* SOURCE EXCERPT *
----
On Thu, Jan 30, 2020 at 03:59:07PM +0000, Richard W.M. Jones wrote:
On Thu, Jan 30, 2020 at 04:16:09PM +0100, Martin Kletzander wrote:
> I know this probably got answered somewhere, but I've never gotten
> any when asking myself. So let me use this opportunity.
>
> Because I really despise useless processes and duplicated
> information I always hated the way all the "mandatory" file headers.
> As far as I understand it's related to the fact that the file itself
> used to be the only source of information about where the code came
> from. Nowadays we have more information in git.
>
> The reason all this is happening is to be able to prove that there
> is traceable source of the code, right? I, personally, do not
> really like when you get couple of lines of repeated information on
> every start of the tool (`bc` should only ever be ran with `-q` for
> any sane person). In my opinion that is never going to help any
> user.
>
> All of this comes down to whether you prove the above if push comes
> to shove. GPL talks about the headers and where are all the places
> you *should* put the copyright notices and license information. But
> I think it comes to the "should" and since it is written "to make
> lawyers more confident" about 30 years ago it might've kept some of
> the reservations from that era.
>
> Finally the question: How much of a problem would it be if we just
> limited the information in file headers to minimum and pointed
> people to git history and central license?
----
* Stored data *
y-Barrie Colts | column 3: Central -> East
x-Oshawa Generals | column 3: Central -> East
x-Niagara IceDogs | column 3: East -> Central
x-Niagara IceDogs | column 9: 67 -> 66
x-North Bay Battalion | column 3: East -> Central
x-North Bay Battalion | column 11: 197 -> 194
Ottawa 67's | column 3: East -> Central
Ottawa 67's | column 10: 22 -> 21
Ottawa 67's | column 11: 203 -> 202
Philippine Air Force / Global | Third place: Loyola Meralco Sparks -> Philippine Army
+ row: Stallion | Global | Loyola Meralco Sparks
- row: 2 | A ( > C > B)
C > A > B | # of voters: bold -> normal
----
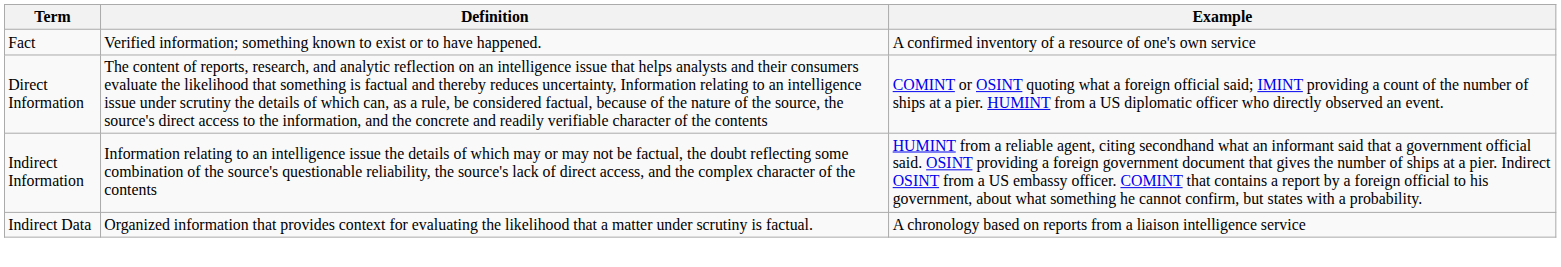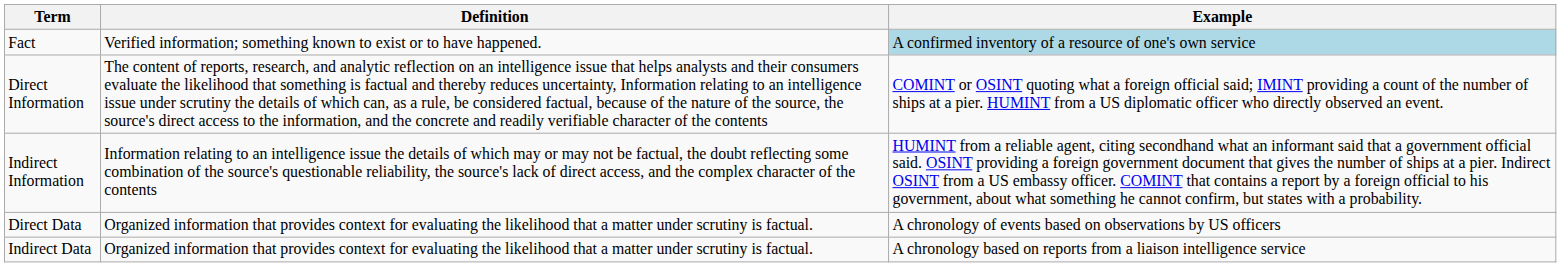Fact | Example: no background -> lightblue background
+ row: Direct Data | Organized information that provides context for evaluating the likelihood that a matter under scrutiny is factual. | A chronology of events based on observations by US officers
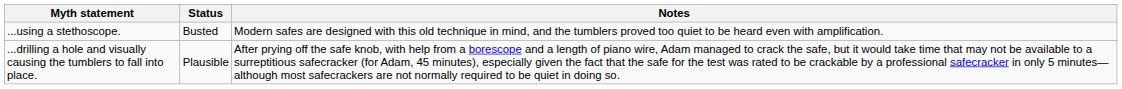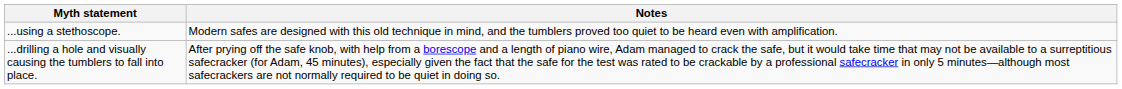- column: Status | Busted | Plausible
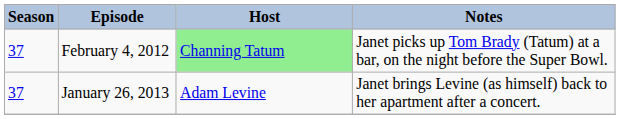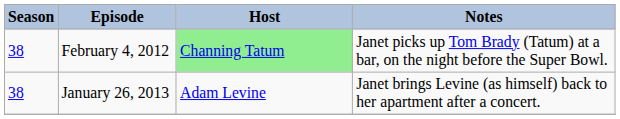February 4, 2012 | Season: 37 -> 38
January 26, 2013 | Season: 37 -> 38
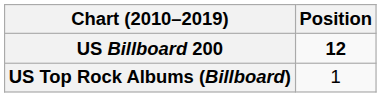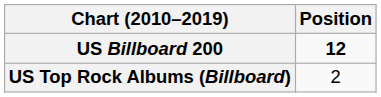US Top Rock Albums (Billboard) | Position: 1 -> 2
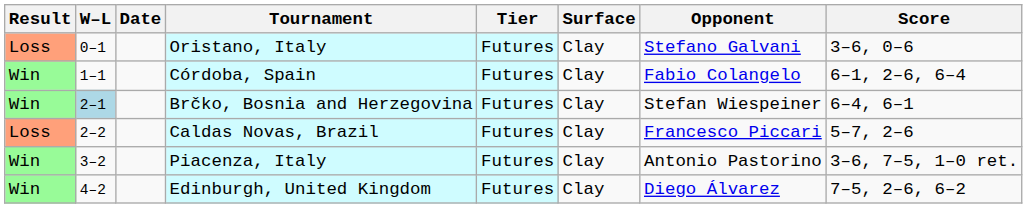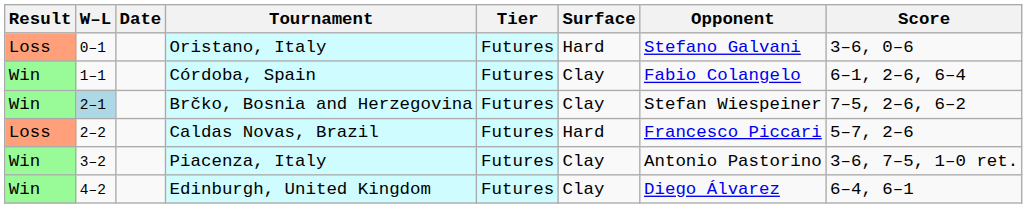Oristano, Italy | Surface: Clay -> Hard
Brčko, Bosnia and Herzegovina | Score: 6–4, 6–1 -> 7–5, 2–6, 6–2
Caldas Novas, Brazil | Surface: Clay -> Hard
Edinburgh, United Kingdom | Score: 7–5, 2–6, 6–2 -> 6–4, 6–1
----
Reproduce the stretch of the mailing-list message on file headers from "On Thu, Jan 30, 2020 at 03:59:07PM" through "information in git.".

On Thu, Jan 30, 2020 at 03:59:07PM +0000, Richard W.M. Jones wrote:
On Thu, Jan 30, 2020 at 04:16:09PM +0100, Martin Kletzander wrote:
> I know this probably got answered somewhere, but I've never gotten
> any when asking myself. So let me use this opportunity.
>
> Because I really despise useless processes and duplicated
> information I always hated the way all the "mandatory" file headers.
> As far as I understand it's related to the fact that the file itself
> used to be the only source of information about where the code came
> from. Nowadays we have more information in git.